The city of Rochester has hired its first-ever director of diversity, equity and inclusion.
Chao Mwatela, who currently serves as a multicultural and academic advisor at Rochester Community and Technical College, said she is excited and honored to join the city, especially in its efforts toward building a community of equity.
"I look forward to working with all the individuals and organizations already engaged in this work," Mwatela said. "In community, we can create a city that embraces diversity, is inclusive in all its practices, and equity is normalized.”
“One of the city’s foundational principles is social equity," said Rochester Mayor Kim Norton. "We continue to focus on and increase our efforts, internally and externally, on diversity, equity and inclusion."
Mwatela, who holds a bachelor's degree from the University of Arkansas-Pine Bluff and is working towards a master's degree in organizational leadership, starts her new position on Feb. 25.
Tasks for the new director of DEI include providing leadership to foster and advance an organizational culture and a community climate that embrace diversity, equity and inclusion as core values.

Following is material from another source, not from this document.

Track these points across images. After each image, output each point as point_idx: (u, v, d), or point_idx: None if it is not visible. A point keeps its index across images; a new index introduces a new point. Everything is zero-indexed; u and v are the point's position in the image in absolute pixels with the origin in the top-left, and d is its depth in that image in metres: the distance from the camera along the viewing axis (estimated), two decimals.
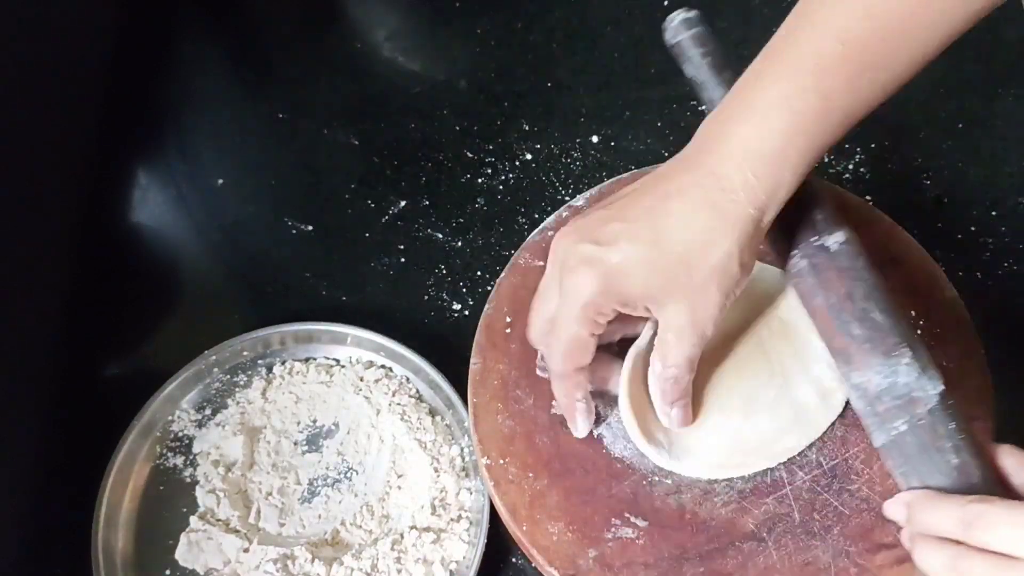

Mwatela will also provide strategic guidance to city leadership and community partners for the development and implementation of equitable city policies, projects, programs and processes in all facets of organizational work.
In the past, she served as a community co-designer for the downtown Discovery Walk project.
The Post Bulletin reached out to Mwatela to discuss her new position with the city and her goals moving forward.
What are some things you've seen in the past year in the community that are positive signs toward diversity, equity and inclusion?
In the past year, I have been encouraged to see many individuals and organizations working towards an equitable and inclusive Rochester community. I have seen the youth engage civically, organizations both public and private intentionally seek out diversity, equity and inclusion training as well as critically examine policies such as hiring and retention practices. I have also been a part of an innovative approach to engaging all members of the Rochester community in a meaningful way through the Discovery Walk Co-Design process. I am also encouraged by the city's decision to create this position as it shows a new and intentional commitment to this work.
Are there some negatives that have concerned you during that same time?
The persistent inequities and disparities in all sectors of our community will always concern me, as it should every community member. These disparities are prevalent in education, housing, healthcare, access to banking and finance, etc.
Where do you think your efforts will go first to make the most difference right away?
I believe my first efforts should be focused on understanding the scope of the work that individuals and organizations are already doing in the community towards social equity and how to best support and collaborate in those efforts. Additionally, it will be important to engage with all communities in Rochester in order to find out what their needs and priorities are.
Are there other communities that are making good progress with diversity, equity and inclusion that we can model our efforts after?
There are many communities that are making good progress in an effort to create social equity and have created strategic plans and models that we can learn from. It is important to note though, that each community is unique, and it is important to understand our own community and its needs before implementing any processes that others may have used successfully.